Да, так и хочется мне сказать, в то время как у господ-слизеринцев, видимо, царили настоящие Содом и Гоморра, мы мирно спали в своих кроватках. Но, думаю, свое на сегодня я уже сказал…
- Не дергайся — тебе не будет больно.
Мне кажется, оглушительный звук вспарывает тишину, в которой слышно только наше дыхание — он всего лишь расстегивает молнию на джинсах… Его пальцы внутри меня, я чувствую каждое движение, так отчетливо… Мне почти не больно, хотя я думал, что буду кусать руки и губы, чтобы не кричать. А потом на несколько минут… я не знаю, сколько это длится. Но я забываю обо всем, потому что его руки двигаются в каком-то неуловимом ритме, мягкие толчки внутри и плавные, умелые, все убыстряющиеся движения его пальцев на моем члене. Я не могу ничего с собой поделать, пусть, да, я просто устроен, это просто физиологическая реакция, ничего больше — потом, когда у меня будет время, я смогу найти себе массу оправданий. И в тот момент, когда я, все же стараясь не вскрикнуть, изливаюсь ему в ладонь, он берет меня.
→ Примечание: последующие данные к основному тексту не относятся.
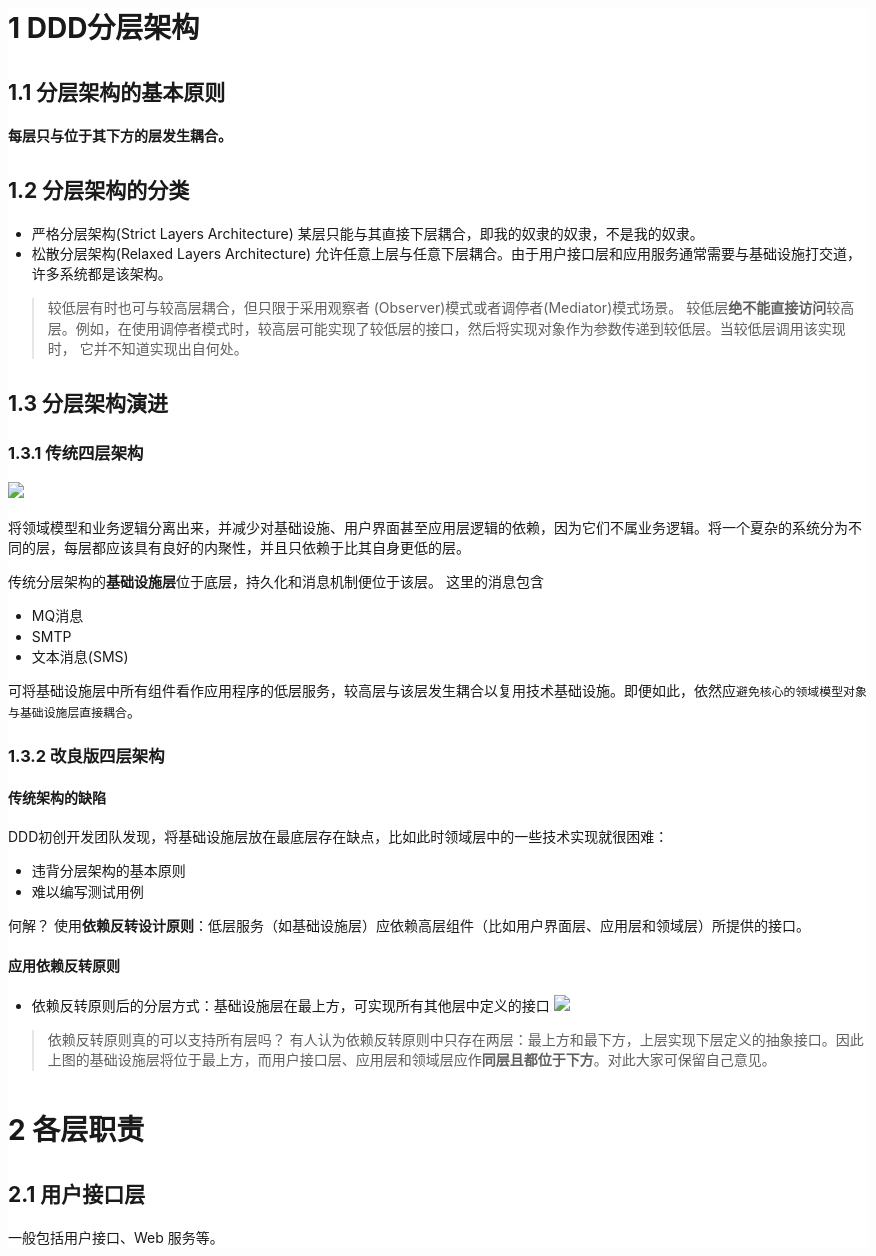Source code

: # 1 DDD分层架构
## 1.1 分层架构的基本原则
**每层只与位于其下方的层发生耦合。**

## 1.2 分层架构的分类
- 严格分层架构(Strict Layers Architecture)
某层只能与其直接下层耦合，即我的奴隶的奴隶，不是我的奴隶。
-  松散分层架构(Relaxed Layers Architecture)
允许任意上层与任意下层耦合。由于用户接口层和应用服务通常需要与基础设施打交道，许多系统都是该架构。

>  较低层有时也可与较高层耦合，但只限于采用观察者 (Observer)模式或者调停者(Mediator)模式场景。
> 较低层**绝不能直接访问**较高层。例如，在使用调停者模式时，较高层可能实现了较低层的接口，然后将实现对象作为参数传递到较低层。当较低层调用该实现时， 它并不知道实现出自何处。

## 1.3 分层架构演进
### 1.3.1 传统四层架构

![](https://img-blog.csdnimg.cn/20201010103034893.png?x-oss-process=image/watermark,type_ZmFuZ3poZW5naGVpdGk,shadow_10,text_SmF2YUVkZ2U=,size_16,color_FFFF00,t_70#pic_center)

将领域模型和业务逻辑分离出来，并减少对基础设施、用户界面甚至应用层逻辑的依赖，因为它们不属业务逻辑。将一个夏杂的系统分为不同的层，每层都应该具有良好的内聚性，并且只依赖于比其自身更低的层。

传统分层架构的**基础设施层**位于底层，持久化和消息机制便位于该层。
这里的消息包含
- MQ消息
- SMTP
- 文本消息(SMS)

可将基础设施层中所有组件看作应用程序的低层服务，较高层与该层发生耦合以复用技术基础设施。即便如此，依然应`避免核心的领域模型对象与基础设施层直接耦合`。

### 1.3.2 改良版四层架构
#### 传统架构的缺陷
DDD初创开发团队发现，将基础设施层放在最底层存在缺点，比如此时领域层中的一些技术实现就很困难：
- 违背分层架构的基本原则
- 难以编写测试用例

何解？
使用**依赖反转设计原则**：低层服务（如基础设施层）应依赖高层组件（比如用户界面层、应用层和领域层）所提供的接口。

#### 应用依赖反转原则
- 依赖反转原则后的分层方式：基础设施层在最上方，可实现所有其他层中定义的接口
![](https://img-blog.csdnimg.cn/20201010221054540.png?x-oss-process=image/watermark,type_ZmFuZ3poZW5naGVpdGk,shadow_10,text_SmF2YUVkZ2U=,size_16,color_FFFFFF,t_70#pic_center)

> 依赖反转原则真的可以支持所有层吗？
有人认为依赖反转原则中只存在两层：最上方和最下方，上层实现下层定义的抽象接口。因此上图的基础设施层将位于最上方，而用户接口层、应用层和领域层应作**同层且都位于下方**。对此大家可保留自己意见。

# 2 各层职责
## 2.1 用户接口层
一般包括用户接口、Web 服务等。
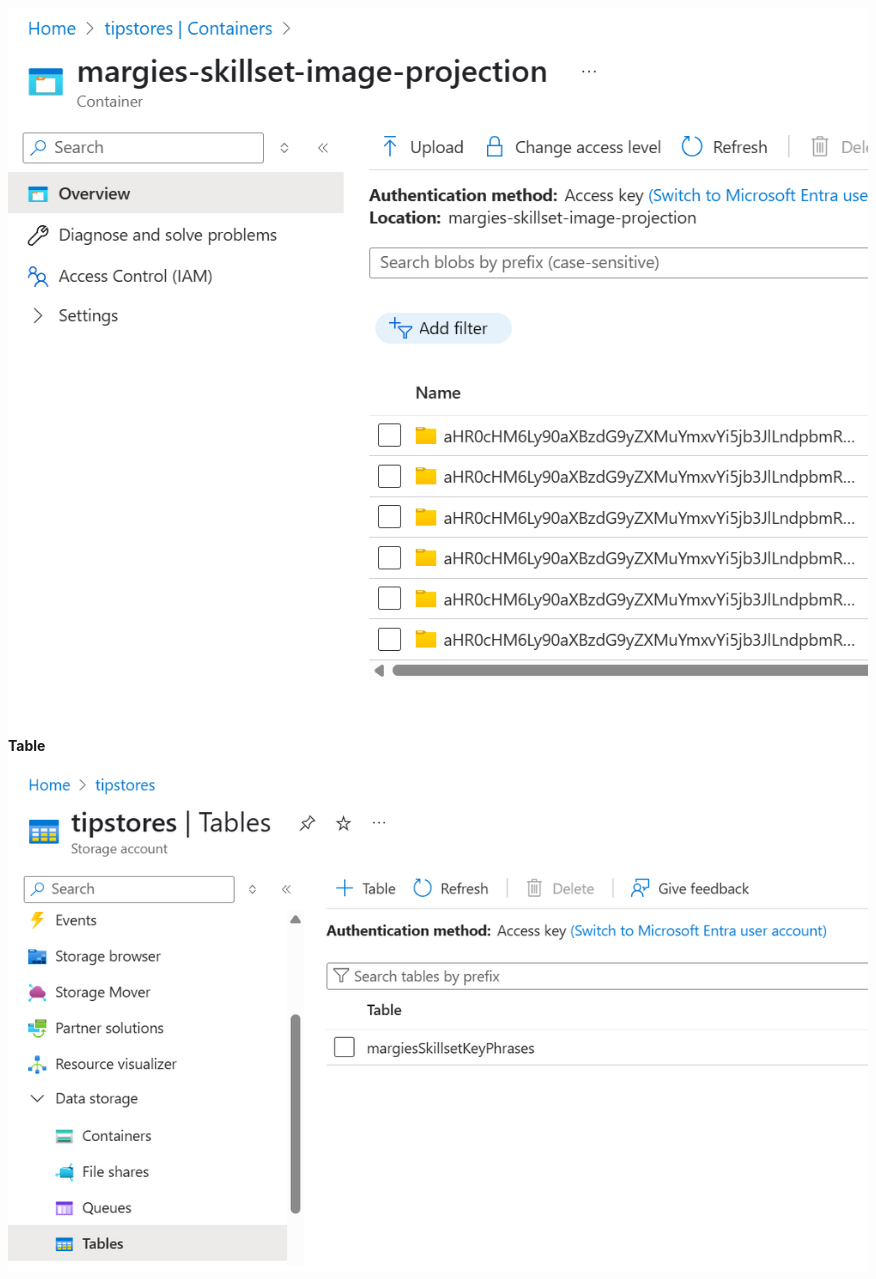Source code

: <p><img src="https://github.com/tipros/Portfolio/blob/main/Projects/Azure/Images/Search/azure-storage-skills.png"/></p>
<b>Table</b>
<p><img src="https://github.com/tipros/Portfolio/blob/main/Projects/Azure/Images/Search/azure-storage-table.png"/></p>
Его руки крепко держат меня за бедра, у меня не получится вывернуться или отстраниться, а боли я практически не ощущаю из-за только что испытанного, нет, я не могу сказать удовольствия, нет, я буду лгать себе до последнего… Он не старается быть осторожным, в конце-концов, это его право — распорядиться мной теперь, как своей собственностью.
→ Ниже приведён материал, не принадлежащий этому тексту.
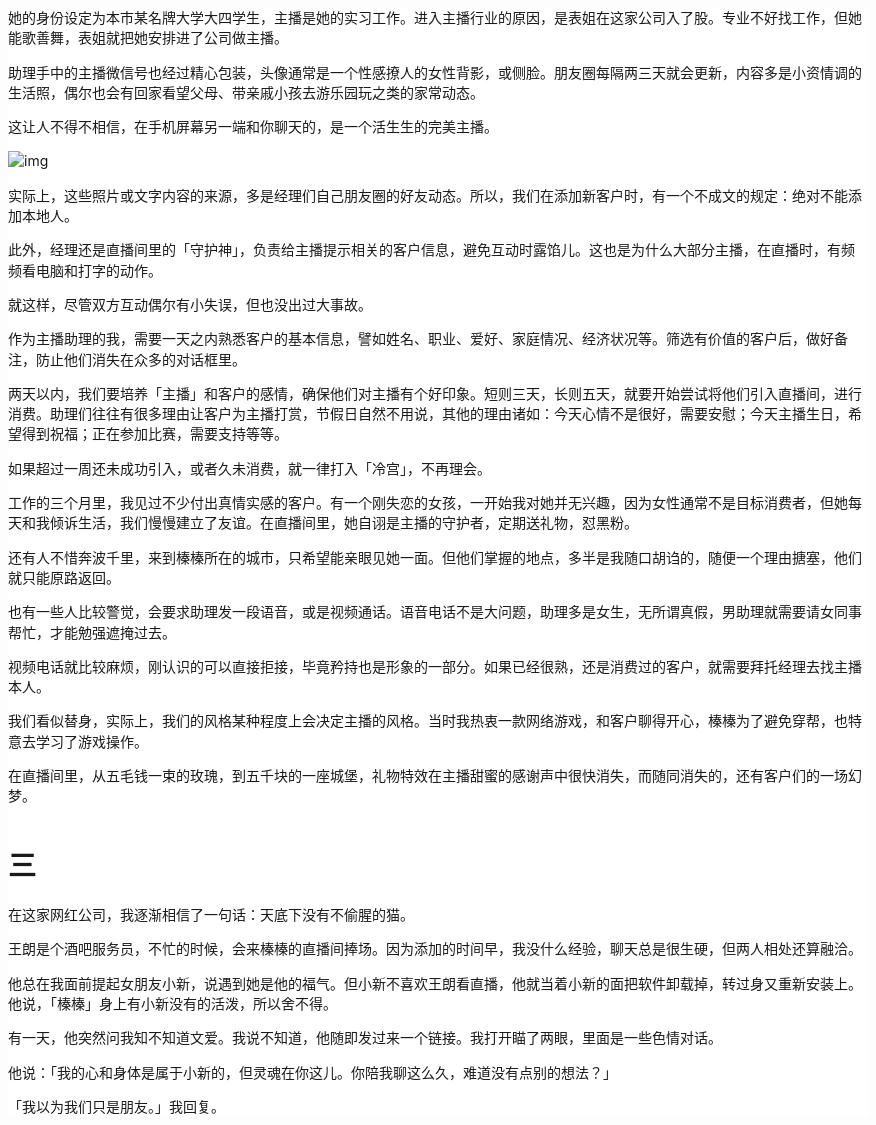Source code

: 她的身份设定为本市某名牌大学大四学生，主播是她的实习工作。进入主播行业的原因，是表姐在这家公司入了股。专业不好找工作，但她能歌善舞，表姐就把她安排进了公司做主播。


助理手中的主播微信号也经过精心包装，头像通常是一个性感撩人的女性背影，或侧脸。朋友圈每隔两三天就会更新，内容多是小资情调的生活照，偶尔也会有回家看望父母、带亲戚小孩去游乐园玩之类的家常动态。


这让人不得不相信，在手机屏幕另一端和你聊天的，是一个活生生的完美主播。


![img](https://pic1.zhimg.com/v2-5e44715874b3ef24afa9190220b6d8ad.webp)

实际上，这些照片或文字内容的来源，多是经理们自己朋友圈的好友动态。所以，我们在添加新客户时，有一个不成文的规定：绝对不能添加本地人。


此外，经理还是直播间里的「守护神」，负责给主播提示相关的客户信息，避免互动时露馅儿。这也是为什么大部分主播，在直播时，有频频看电脑和打字的动作。


就这样，尽管双方互动偶尔有小失误，但也没出过大事故。


作为主播助理的我，需要一天之内熟悉客户的基本信息，譬如姓名、职业、爱好、家庭情况、经济状况等。筛选有价值的客户后，做好备注，防止他们消失在众多的对话框里。


两天以内，我们要培养「主播」和客户的感情，确保他们对主播有个好印象。短则三天，长则五天，就要开始尝试将他们引入直播间，进行消费。助理们往往有很多理由让客户为主播打赏，节假日自然不用说，其他的理由诸如：今天心情不是很好，需要安慰；今天主播生日，希望得到祝福；正在参加比赛，需要支持等等。


如果超过一周还未成功引入，或者久未消费，就一律打入「冷宫」，不再理会。


工作的三个月里，我见过不少付出真情实感的客户。有一个刚失恋的女孩，一开始我对她并无兴趣，因为女性通常不是目标消费者，但她每天和我倾诉生活，我们慢慢建立了友谊。在直播间里，她自诩是主播的守护者，定期送礼物，怼黑粉。


还有人不惜奔波千里，来到榛榛所在的城市，只希望能亲眼见她一面。但他们掌握的地点，多半是我随口胡诌的，随便一个理由搪塞，他们就只能原路返回。


也有一些人比较警觉，会要求助理发一段语音，或是视频通话。语音电话不是大问题，助理多是女生，无所谓真假，男助理就需要请女同事帮忙，才能勉强遮掩过去。


视频电话就比较麻烦，刚认识的可以直接拒接，毕竟矜持也是形象的一部分。如果已经很熟，还是消费过的客户，就需要拜托经理去找主播本人。


我们看似替身，实际上，我们的风格某种程度上会决定主播的风格。当时我热衷一款网络游戏，和客户聊得开心，榛榛为了避免穿帮，也特意去学习了游戏操作。


在直播间里，从五毛钱一束的玫瑰，到五千块的一座城堡，礼物特效在主播甜蜜的感谢声中很快消失，而随同消失的，还有客户们的一场幻梦。


三
=


在这家网红公司，我逐渐相信了一句话：天底下没有不偷腥的猫。


王朗是个酒吧服务员，不忙的时候，会来榛榛的直播间捧场。因为添加的时间早，我没什么经验，聊天总是很生硬，但两人相处还算融洽。


他总在我面前提起女朋友小新，说遇到她是他的福气。但小新不喜欢王朗看直播，他就当着小新的面把软件卸载掉，转过身又重新安装上。他说，「榛榛」身上有小新没有的活泼，所以舍不得。


有一天，他突然问我知不知道文爱。我说不知道，他随即发过来一个链接。我打开瞄了两眼，里面是一些色情对话。


他说：「我的心和身体是属于小新的，但灵魂在你这儿。你陪我聊这么久，难道没有点别的想法？」


「我以为我们只是朋友。」我回复。
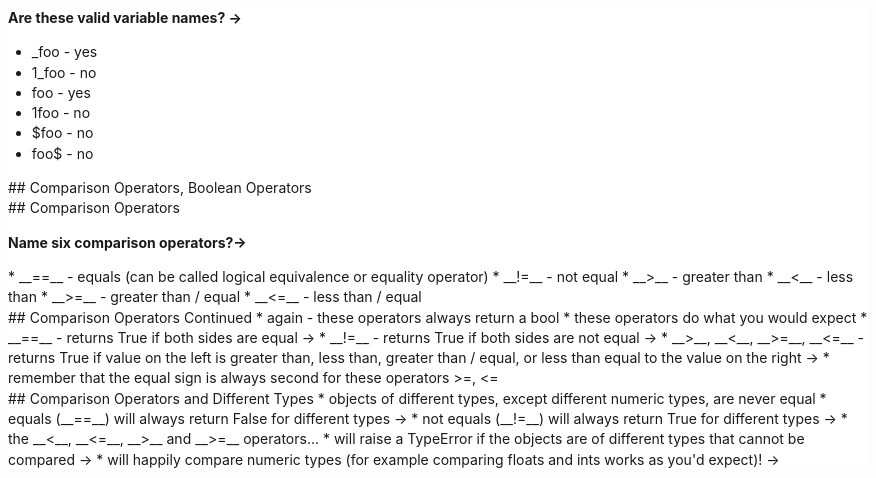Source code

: __Are these valid variable names? &rarr;__

* _foo - yes
* 1_foo - no
* foo - yes
* 1foo - no
* $foo - no
* foo$ - no
</section>


<section markdown="block">
##  Comparison Operators, Boolean Operators
</section>

<section markdown="block">
##  Comparison Operators

__Name six comparison operators?&rarr;__

<div class="incremental" markdown="block"> 
* __==__ - equals (can be called logical equivalence or equality operator)
* __!=__ - not equal
* __>__ - greater than
* __<__ - less than
* __>=__ - greater than / equal
* __<=__ - less than / equal
</div>
</section>

<section markdown="block">
##  Comparison Operators Continued
* again - these operators always return a bool
* these operators do what you would expect 
	* __==__ - returns True if both sides are equal &rarr;
	* __!=__ - returns True if both sides are not equal &rarr;
	* __>__, __<__, __>=__, __<=__ - returns True if value on the left is greater than, less than, greater than / equal, or less than equal to the value on the right &rarr;
* remember that the equal sign is always second for these operators &gt;=, &lt;=
</section>

<section markdown="block">
##  Comparison Operators and Different Types
* objects of different types, except different numeric types, are never equal
	* equals (__==__) will always return False for different types &rarr;
	* not equals (__!=__) will always return True for different types &rarr;
* the __<__, __<=__, __>__ and __>=__ operators... 
	* will raise a TypeError if the objects are of different types that cannot be compared &rarr;
	* will happily compare numeric types (for example comparing floats and ints works as you'd expect)! &rarr;
</section>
Я закрываю глаза, я чувствую все его движения — резкие, похожие на удары. Только бы это скорее прошло, думаю я в тот момент, только бы его ладони больше не жгли мне кожу, только бы не слышать его дыхания так близко. И когда все заканчивается, он, так же, как и я, не издает ни звука, просто поднимается, не прикасаясь больше ко мне, накладывает очищающие. Я опускаюсь на пол. Не смотреть на него… Не одеваться на его глазах, от стыда не попадая в рукава и штанины…
- Если будет больно… я оставлю тебе заживляющую мазь, — безразлично говорит он мне, выходит из комнаты, чтобы практически тут же вернуться, бросая на покрывало рядом со мной маленькую стеклянную баночку.
И он уходит, и я слышу, как он накладывает запирающее заклятие — я в ловушке.
* * *
Я еще какое-то время неподвижно сижу на полу, разглядывая аккуратно пригнанные друг к другу прямоугольники паркета, изучая линии, в которые складываются узкие темные полоски между ними. Мои вещи, лежащие на полу — нет, не мои, здесь все принадлежит господину капитану. Я все равно не стану пока одеваться — мне кажется, грязь с моего тела перейдет на них, как только я коснусь того, что было на мне в тот момент, когда он сказал «раздевайся». Чтобы вот так, презрительно и расчетливо… развлечься. Да, именно так это и называется. Самое подходящее слово. У него своеобразное понятие о развлечениях.
Меня выводит из оцепенения звук мотора, раздающийся со стороны окна, и я почему-то вскакиваю и бросаюсь посмотреть, что же там такое. Маленький белый катер, почти такой же, какие были на пиратском острове, разворачивается в узкой бухте, на высоком скалистом берегу которой и стоит дом, пленником которого я оказался. Уезжаете, капитан Довилль? Совершенное Вами насилие Вам так же неприятно, как и расправа над Маркусом, после которой Вы тоже уехали «кататься»? Ну что ж, по крайней мере, у меня есть какое-то время… Время для чего? Вышибить запечатанную заклятием дверь? Выломать решетку и броситься в море?